Awakened by a gorilla?

I woke one morning to find an 800-pound gorilla stomping on my chest. That's what it felt like. Turned out to be a mycoplasmal pneumonia that put me out of service for close to four months. Relief veterinarians kept my practice open, but there was not enough left over, after paying them, to feed even one of my three kids. The bank came to the rescue like the Lone Ranger and by the time I got through paying for that quick loan, I knew why the Lone Ranger wore a mask.

My accountant always sent me a quarterly profit and loss statement. I studied those numbers, but didn't get much use out of them. After staring at them for a long time they looked like specks of fly excrement, and I couldn't tell whether the flies were coming or going.

I needed to put the flies into a holding pattern so they could land somewhere where they could make sense for me and my economic survival.

Then, miracle of miracles, I discovered graph paper and got rid of the fly paper. I went to work translating numbers into concepts and trends that I could use. I graphed dollars against time and soon I began to make dollars and sense from my efforts.

It's not gross

The first thing I realized is that gross revenue is the worst indicator of practice health. Twenty years later, I consulted for a five-doctor practice with $750,000 in gross revenues and $770,000 in practice expenses. Within one year, they were grossing $1.3 million with a 25 percent net. Another year saw $1.7 million with a 38 percent net.

Average transaction profit is the leading economic indicator for any practice today!

If I want to travel three miles, I would have to take 5,280 steps at my normal three-foot pace. That makes sense does it not?

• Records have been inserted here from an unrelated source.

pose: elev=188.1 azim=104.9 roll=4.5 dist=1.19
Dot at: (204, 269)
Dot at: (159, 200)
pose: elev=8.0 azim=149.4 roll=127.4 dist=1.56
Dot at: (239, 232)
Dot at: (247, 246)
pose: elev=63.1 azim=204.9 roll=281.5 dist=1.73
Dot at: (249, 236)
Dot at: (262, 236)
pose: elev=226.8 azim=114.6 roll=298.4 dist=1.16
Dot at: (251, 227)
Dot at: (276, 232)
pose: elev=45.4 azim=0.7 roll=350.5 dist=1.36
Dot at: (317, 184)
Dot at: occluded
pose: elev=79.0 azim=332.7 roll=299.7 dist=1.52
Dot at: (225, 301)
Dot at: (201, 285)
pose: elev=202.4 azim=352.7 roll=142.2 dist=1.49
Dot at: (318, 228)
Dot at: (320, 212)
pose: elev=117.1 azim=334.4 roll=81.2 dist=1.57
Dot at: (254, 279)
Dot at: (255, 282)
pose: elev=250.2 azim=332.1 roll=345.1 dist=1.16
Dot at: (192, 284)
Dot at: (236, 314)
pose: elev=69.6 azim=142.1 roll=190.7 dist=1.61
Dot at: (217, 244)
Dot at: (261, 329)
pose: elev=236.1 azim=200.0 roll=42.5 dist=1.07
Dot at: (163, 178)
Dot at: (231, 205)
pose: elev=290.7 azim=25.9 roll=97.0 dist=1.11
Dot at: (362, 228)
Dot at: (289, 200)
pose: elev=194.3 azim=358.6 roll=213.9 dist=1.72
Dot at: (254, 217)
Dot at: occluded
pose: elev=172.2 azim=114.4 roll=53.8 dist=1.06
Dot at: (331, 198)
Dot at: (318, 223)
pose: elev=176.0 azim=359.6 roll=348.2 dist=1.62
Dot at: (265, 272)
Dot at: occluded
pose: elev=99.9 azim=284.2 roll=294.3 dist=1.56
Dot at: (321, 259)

If I can expect 5,000 transactions this year, based on the history of the last few years, and I want to take home $150,000, then I need an average transaction profit of $30 each. Doesn't that make sense too?

Tools to help

Here's a little tool to help you calculate your average transaction profit from a profit and loss statement. I caution you that some may get violently ill after performing this calculation. You are forewarned that you may be working for peanuts.

Graph your average transaction profit each month. It should be no less than 105 percent of your office visit fee and well-run practices should have an average transaction profit of 120 percent of their office visit fee. If its less than your office visit fee, you are in a deep heap of trouble!